The Zika virus originated in Africa and has been common in Africa and Asia. This mild disease found its way into Brazil last May, and started to become more common. Transmitted mainly by the Aedes species of mosquitoes, the symptoms include fever, rash, joint pain and red eyes. In the past these minor symptoms have caused it to be ignored until recently when new potential side effects were discovered. It is believed that when pregnant women are infected, the virus can cause microcephaly, a condition in babies that causes abnormally small heads and in most cases, incomplete brain development. There have also been some cases of temporary paralysis that have been linked to the Zika virus.

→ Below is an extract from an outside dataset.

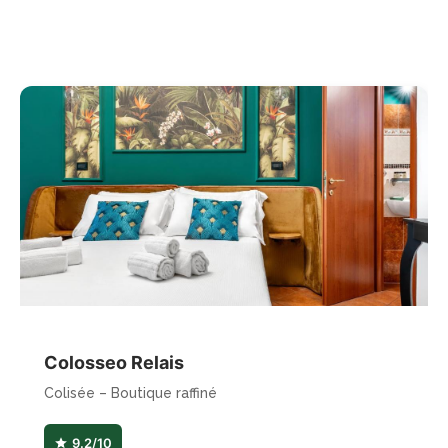
Colosseo Relais
Colisée – Boutique raffiné
9.2/10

This disease has now spread north from Brazil reaching America, and causing the World Health Organization to declare it an international public health emergency. According to Vox, last year there were over 1.5 million cases of Zika in Brazil with 3,5000 reported cases of microcephaly.

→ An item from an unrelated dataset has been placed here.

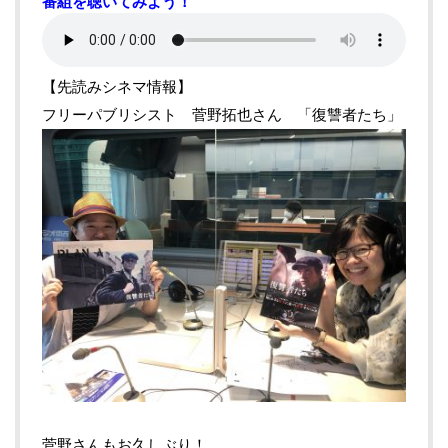
番組を聴いてみよう！
【先読みシネマ情報】
フリーパブリシスト 菅野拓也さん 「復讐者たち」
菅野さんもお久しぶり！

Ever since the influx of news about this virus started to circulate, doubts about the safety of the 2016 Summer Olympics have been brought up. Brazil has tried to reassure the world that it will be a safe venue for the games.

“At the moment we have a new problem and are facing this with the help of the government and the authorities. Our priority is the health of the athletes, the health of all Brazilians and protection for all those who work at the Olympics,” spokesman Mário Andrada told The Guardian. “We are sure this battle can be won and will not affect the Games.”

Although Brazil believes that the Olympic will not be influenced by the Zika virus, they have also advised all the athletes and visitors to lather up on mosquito repellent and avoid mosquitos if possible. In the meantime, public health officials have been working to clear out the breeding grounds around the event to insure safety. They have said that by the time the Games begin, the weather will be cool enough where mosquitos won’t be as big of an issue. While many people still fear that the 2016 Summer Olympics will be overrun with disease and not worth the risk, the official Brazil Olympics spokesperson, Mario Andrada told USA Today that they have

“not received a single request to return tickets.”